The trouble with the Nationalist hard-core who are currently objecting to Salvu Mallia all over Facebook is two-fold: they don't know when their pot is being stirred by the Labour Party, and they want the Nationalist Party of 30 years ago, which is gone for good just like the era it served (and thank God for that).

Malta has changed. Society has changed. Attitudes have changed. The Nationalist hard-core should examine why it took an old man with a ball-breaking attitude to get young people talking about politics and politicians. Salvu Mallia has even captured the imagination of LovinMalta – quite a feat for somebody aged 60+ who’s a (shudder) party candidate.

Right now, Mallia is stealing Labour's show. He got blanket coverage in the news yesterday – it was wall to wall Salvu and that dachshund, another great touch - , on what was supposed to be Owen Bonnici's big press conference day. Nobody bothered with Mr Janice Bartolo and his whining. He was totally eclipsed. Everybody was filming, photographing, reporting and reading about Mallia, who was far more interesting.

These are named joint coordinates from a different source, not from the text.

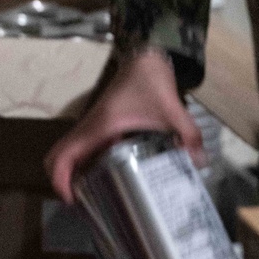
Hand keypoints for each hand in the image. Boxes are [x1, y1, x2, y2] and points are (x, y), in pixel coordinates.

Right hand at [45, 46, 203, 202]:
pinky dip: (87, 162)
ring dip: (74, 173)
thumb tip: (200, 163)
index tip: (74, 201)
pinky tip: (112, 175)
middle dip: (63, 181)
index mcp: (98, 128)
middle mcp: (89, 127)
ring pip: (70, 152)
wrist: (146, 56)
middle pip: (58, 157)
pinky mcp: (101, 124)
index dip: (60, 181)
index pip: (63, 155)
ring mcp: (93, 125)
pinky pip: (85, 147)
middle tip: (84, 202)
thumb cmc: (151, 81)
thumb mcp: (173, 111)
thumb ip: (189, 135)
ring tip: (96, 195)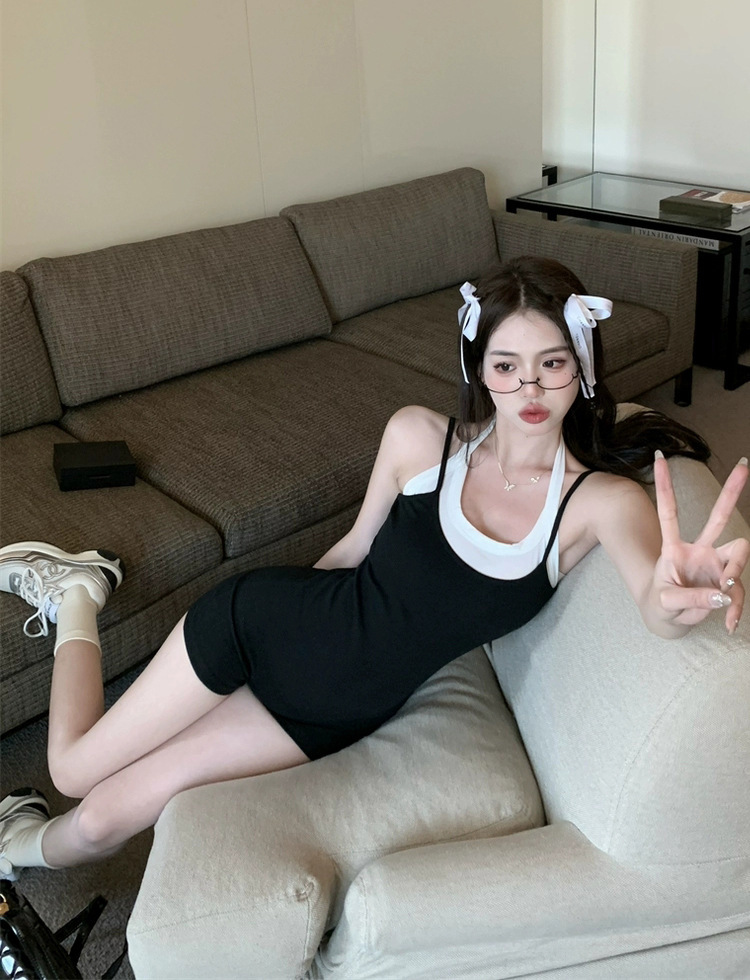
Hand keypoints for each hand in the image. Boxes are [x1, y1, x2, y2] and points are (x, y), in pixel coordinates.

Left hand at [653, 452, 748, 632]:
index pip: (668, 512)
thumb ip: (690, 598)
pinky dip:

He has the self-assurance to do it. Without that self-assurance, you couldn't pull it off. And he's at an age and stage in life where if you have any sense at all, you don't give a damn about the rubbish, having worked out what matters. When you're counting down the years, you have to be pretty dumb to waste them worrying what people think about you. It’s not like anybody is going to be lying on their death-bed thinking, “Damn, they called me crazy. That is so awkward.”

Mallia has clearly thought about it: the image that might come across as haphazard and totally off-beat is actually, I would say, pretty carefully curated.